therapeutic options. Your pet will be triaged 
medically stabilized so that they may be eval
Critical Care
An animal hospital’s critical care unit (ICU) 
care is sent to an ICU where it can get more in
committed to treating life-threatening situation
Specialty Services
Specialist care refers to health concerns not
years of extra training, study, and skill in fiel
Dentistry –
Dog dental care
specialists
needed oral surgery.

**Exercise brief:**
In the records above, return precisely the line containing "Dentistry –" and each line that comes after it, up to the final one.

**Response to this task:**
Dentistry –
Dog dental care
specialists
needed oral surgery.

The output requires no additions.